PORTLAND, Ore. (KOIN) — Downtown Portland is slowly but surely on the road to recovery, or at least that’s what the latest results of a University of Toronto study indicate.
In “Death of Downtown? Exploring Pandemic Recovery Trajectories Across North American Cities”, researchers at UT and the University of California, Berkeley use mobile phone data to discover which downtown areas have returned to pre-pandemic activity levels.
When KOIN 6 covered this study in April, Portland was ranked among the worst places for post-pandemic recovery. That data focused on downtown activity from September 2022 to November 2022, when the city had only reached 60% of its activity levels compared to 2019.
This made Portland third-to-last on the list, following Cleveland and San Francisco in the final spot at No. 62.
However, the original report identified downtown areas in the U.S. by using zip codes, and downtown areas in Canada by choosing neighborhoods with the highest job density.
Earlier this fall, researchers updated the study with more cities and with a slightly different methodology.
“In our October 2023 update, we’ve improved these definitions to not rely as heavily on administrative or census boundaries, which often do not reflect the actual geographies of cities’ downtowns,” researchers said of the update. “To create these new definitions, we used jobs data to identify concentrations of jobs in individual city blocks and then drew a polygon around these clusters to represent downtown.”

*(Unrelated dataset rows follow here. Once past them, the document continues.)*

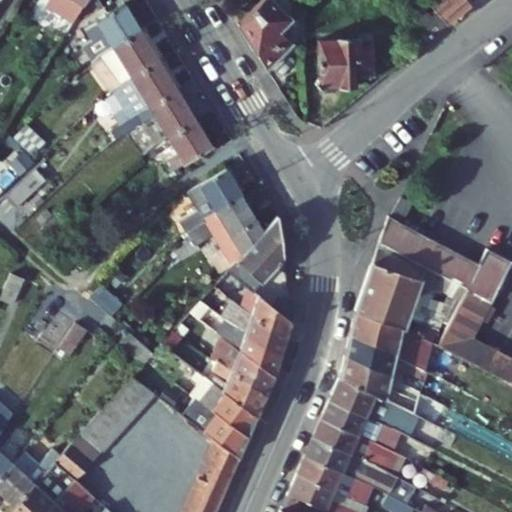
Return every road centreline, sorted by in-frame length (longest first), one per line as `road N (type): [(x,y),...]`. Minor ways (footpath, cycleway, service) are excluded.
road 1 (tertiary): [(245,511),(314,353),(324,308),(323,239),(296,177)]
road 2 (residential): [(296,177),(511,3)]
road 3 (tertiary): [(296,177),(186,0)]
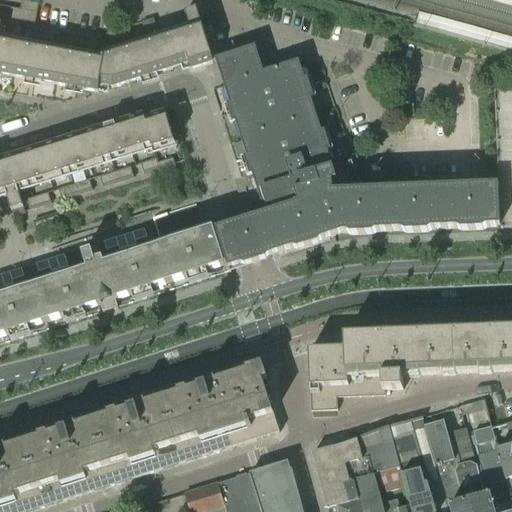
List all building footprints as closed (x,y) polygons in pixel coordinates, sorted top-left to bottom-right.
[(20,10),(29,12),(31,2),(22,0),(20,10)] [(29,12),(37,13),(39,3),(31,2),(29,12)] [(0,6),(0,17),(35,24),(37,13),(29,12),(20,10),(0,6)] [(214,64),(213,61),(197,9),(185,13),(189,25),(183,27),(185,33),(103,59),(102,62),(105,62),(101,87),(114,89),(189,65),(191,71),(214,64)] [(154,20),(142,23),(144,31),(156,28),(154,20)] [(0,75),(100,94),(101,87),(105,62),(102,62),(0,42),(0,36),(1,32),(2,23),(0,22),(0,75)] [(13,25),(2,23),(1,32),(11,34),(13,25)] [(118,31),(121,39),(132,35),(129,27),(118,31)] [(43,31),(31,28),(30,37),(42,39),(43,31)] [(55,33),(43,31),(42,39),(54,41),(55,33)] [(109,43),(121,39),(118,31),(106,35),(109,43)] [(86,39),(74,36),(73,45),(84,47),(86,39)] [(98,41),(86,39),(84,47),(96,49),(98,41)] [(487,229),(501,228),(499,186),(362,192),(352,162),(333,168),(311,99),(299,62),(264,73),(262,67),(256,48),(213,61),(214,64),(216,63),(221,78),(259,197),(265,216),(267,215),(269,221),(248,228),(216,238),(215,233),(106,268),(98,245),(77,251),(81,267),(86,266),(88,273),(0,301),(0,347),(231,274),(231,271),(240,268),(242,268),(246,268),(260,264),(267,262),(270,259),(294,251),(299,252),(320,245),(323,241),(335,238),(335,235),(347,234),(351,237),(373,236),(377,233),(402,232),(406,234),(428,234),(432,231),(457,230),(462,232),(483,231),(487,229)] [(511,84),(495,85),(499,186),(501,228),(501,231),(503,231),(503,230),(511,229),(511,84)] [(0,194),(6,193),(12,212),(15,210),(17,217),(18,217),(18,215),(25,213),(18,189),(151,147),(153,151),(175,144),(165,113),(145,119),(144,117),(0,160),(0,194)] [(160,175),(176,169),(173,159),(158,164),(159,167),(158,168),(159,171),(160,175)] [(141,165),(144,176),(159,171),(158,168),(159,167),(158,164),(157,160),(141,165)] [(131,168),(115,173),(119,183),(134,178),(131,168)] [(100,178),(103,188),(119,183),(115,173),(100,178)] [(77,196),(93,191),(89,181),(74,186),(77,196)] [(59,191),(62,201),(77,196),(74,186),(59,191)] [(37,197),(41,208),(51,204),(48,194),(37,197)] [(30,211),(41,208),(37,197),(27,201),(30,211)] [(57,215),(33,223),(36,233),(60,226),(57,215)] [(145,230),(133,234),(135,242),(147,238),(145,230)] [(124,236),(128,248),(136,246),(135,242),(133,234),(124,236)] [(124,236),(116,239),(119,247),(120,251),(128,248),(124,236)] [(116,239),(104,243),(107,251),(119,247),(116,239)] [(56,258),(60,270),(68,267),(64,255),(56,258)] [(48,261),(50,269),(52,273),(60,270),(56,258),(48,261)] [(48,261),(36,264),(38,273),(50,269),(48,261)] [(22,269),(9,273),(12,281),(24,277),(22,269)] [(1,275),(5,288),(13,285),(12,281),(9,273),(1,275)] [(511,330),(370,336),(345,336),(345,351),(309,352),(312,413),(338,412),(337,399),(386,397),(385,392),(403,391),(403,378),(511,373),(511,330)] [(259,369),(0,451),(0,511),(34,511),(280,434),(259,369)] [(405,488),(411,509),(411,511),(450,511),(424,428),(426,428),(424,419),(389,428),(405,488)] [(444,423),(426,428),(424,428),(450,511),(491,511),(495,511),(491,496),(484,497),(482,489),(486,487),(487,488),(480,467),(477,468),(466,429),(447,434),(444,423)] [(411,511),(411,509),(400,511),(397,502),(383,505),(380,495),(405,488),(389,428),(357,440),(363,462),(346,466),(351,484),(354,483),(361,511),(411,511)] [(473,433),(477,446),(495,441),(492,428),(473,433)] [(328,511),(361,511),(354,483),(351,484),(346,466),(363,462),(357,440),(350,442),(351,444),(347,445),(313,454),(328,511)] [(495,441),(477,446),(475,447),(480,467),(487,488),(507,483),(498,451),(495,441)] [(511,499),(511,446),(498,451),(507,483),(508,483),(511,497),(511,499)] [(301,511),(289,463),(250,475),(261,511),(301,511)] [(226,511),(261,511),(250,475),(218,485),(226,511)] [(226,511),(218,485),(185,495),(190,511),(226,511)] [(495,511),(491,511),(511,511),(511,499),(511,497),(495,502),(498,511),(495,511)]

The most recent results, based on mobile data from March to mid-June of this year, revealed that Portland had gone up just one point to 61%. Despite the small increase, the city has jumped from third-to-worst to sixth-to-worst.
Minneapolis, Louisville, Ky., and St. Louis, Mo., now take the bottom three spots. St. Louis was in last place with just 53% of its pre-pandemic levels.
Cleveland and San Francisco, which previously filled the bottom three spots along with Portland, have jumped to No. 31 with 78% and No. 48 with 67%, respectively.
With 103% recovery, Las Vegas is the only city that’s exceeded its 2019 numbers. The popular party destination was followed by El Paso, Texas, San Jose, Calif., Bakersfield, Calif., and Oklahoma City for the top five cities.